The fracture in the GOP is real and runs deep, according to activists at the Conservative Political Action Conference, who questioned whether the party can reach any kind of consensus on big issues of principle, policy or strategy.
The battle lines are roughly drawn between those who want to defend the GOP as a force for good in politics and the only way to stop Democratic front-runner Hillary Clinton, and those who say that the party’s leaders have betrayed the voters too often.
“I think the reality is that there is a civil war happening in our party right now,” said Katie Packer Gage, who was deputy campaign manager for Mitt Romney in 2012. “People that are ignoring the fact that there’s such disagreement are being naive.”
Ms. Gage founded Our Principles PAC, designed specifically to stop front-runner Donald Trump from gaining the nomination. The PAC is funding anti-Trump ads around the country, criticizing him for his racial policies and scamming the American public with the now-defunct Trump University. The PAC is focusing in on winner-take-all Florida, where, if Mr. Trump is victorious on March 15, his path to the nomination will be all but inevitable.
If Mr. Trump’s momentum isn’t blunted before then, Ms. Gage doesn’t see a way the party can coalesce around him in November.
“We have created an environment where we have a candidate who is the front-runner for the Republican nomination who is very clearly not conservative,” said Ms. Gage. “On top of that, he’s a big con man.”
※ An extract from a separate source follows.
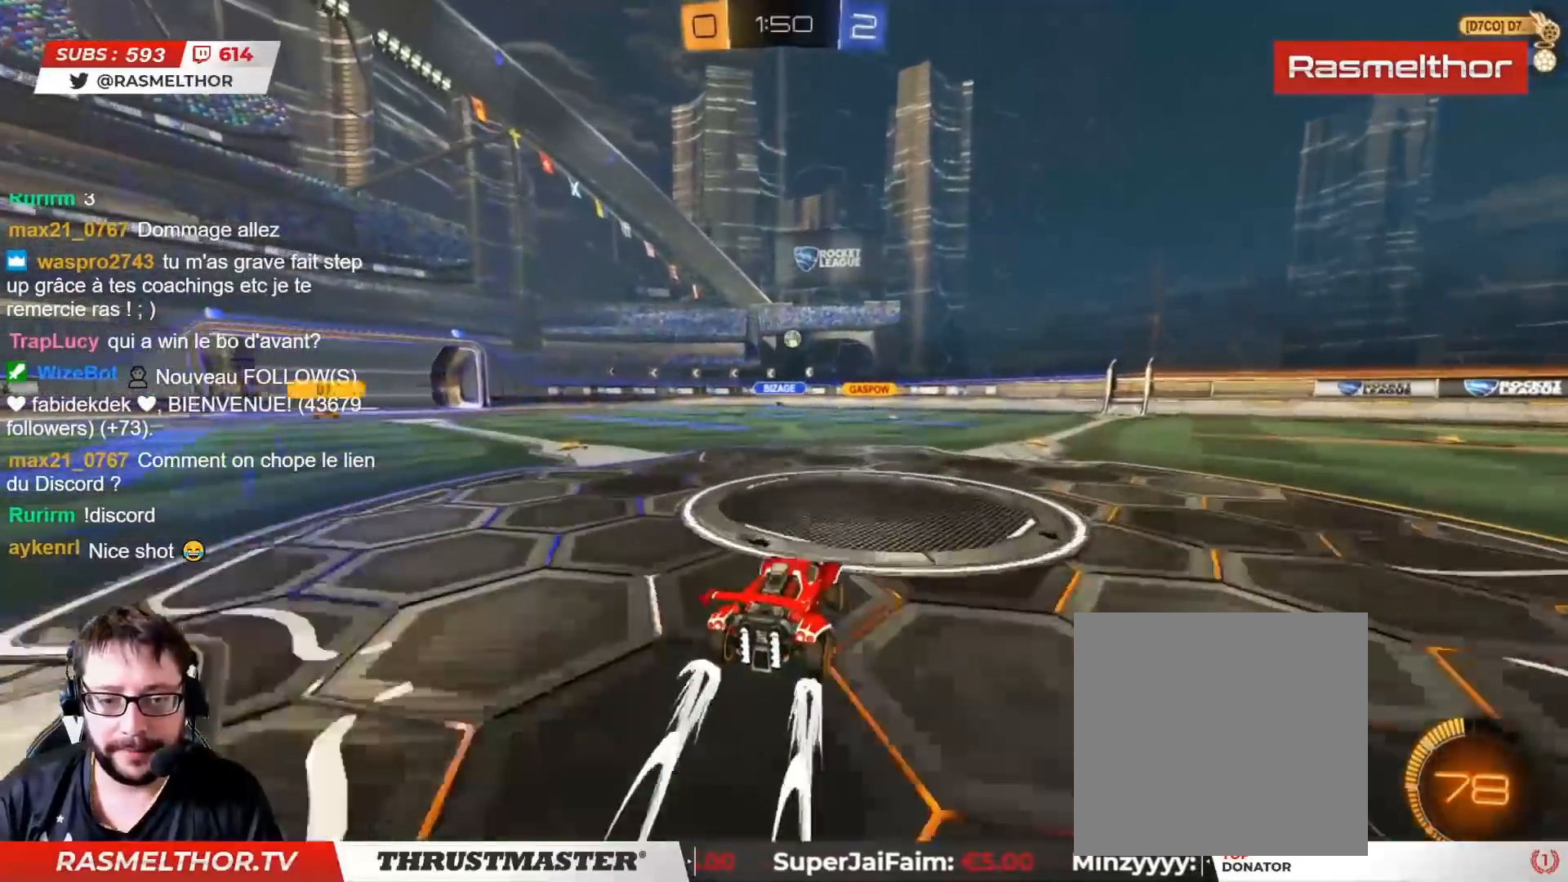
{"buttons": ["R2"], "left_stick": "right", "right_stick": "center", "events": [[83, "left_stick", "down"], [133, "R2", "up"], [183, "R2", "down"], [183, "left_stick", "right"]]}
Chuck Smith, a Trump supporter, disagrees, arguing politicians and the professional political class are the real con artists.
“These politicians come to us only in October or November, tell us ’Vote for us, and as soon as we get both Houses of Congress, we’re going to do all these amazing things,’ and then they get there — and nothing. And they were supposed to be true Republicans,” said Mr. Smith.
Mr. Trump’s candidacy inspired Mr. Smith’s own — to run for attorney general in Virginia.
“I can’t sit on the sidelines and watch people do something I can do better,” he said. “Doing the same thing that we’ve been doing for over 100 years and expecting a different result is not going to make it. We need to change voices, we need to change shifts.”
Mr. Smith likes the fact Mr. Trump is self-funding, and therefore not owned by the professional political class.
“Because Trump self-funds, the donor class has no control, no strength, so they’re trying to stop him,” Mr. Smith said. “The Republican Party leadership will kill themselves before they allow this man to win, and that’s not necessarily a bad thing. Then we can get people in government who are going to represent rather than control.”
The Club for Growth and several other anti-Trump organizations like Ms. Gage’s are running advertisements slamming the front-runner, and Mr. Romney himself has come out against the business mogul.
In a speech last week, Mr. Romney stoked the idea of a brokered convention as a way to thwart a Trump presidency. A brokered convention is where no candidate reaches the magic number of 1,237 delegates to become the presumed nominee. If Florida Senator Marco Rubio and Ohio Gov. John Kasich win their home states, it’s a mathematical possibility.
In a brokered convention, state delegates vote repeatedly until one candidate reaches the 1,237 threshold. After the first vote, delegates are no longer bound to their candidate. Sen. Ted Cruz of Texas warned about such a scenario during his speech at CPAC, saying it would lead to a “voter revolt” and is not the right solution to repair the Republican Party.
“Anytime you hear someone talking about a brokered convention, it is the Washington establishment in a fevered frenzy. They are really frustrated because all their chosen candidates, their golden children, the voters keep rejecting,” Mr. Cruz said. “So they seize on this plan of a brokered convention, and the D.C. power brokers will drop someone in who is exactly to the liking of the Washington establishment. If that would happen, we would have a manifest revolt on our hands all across this country.”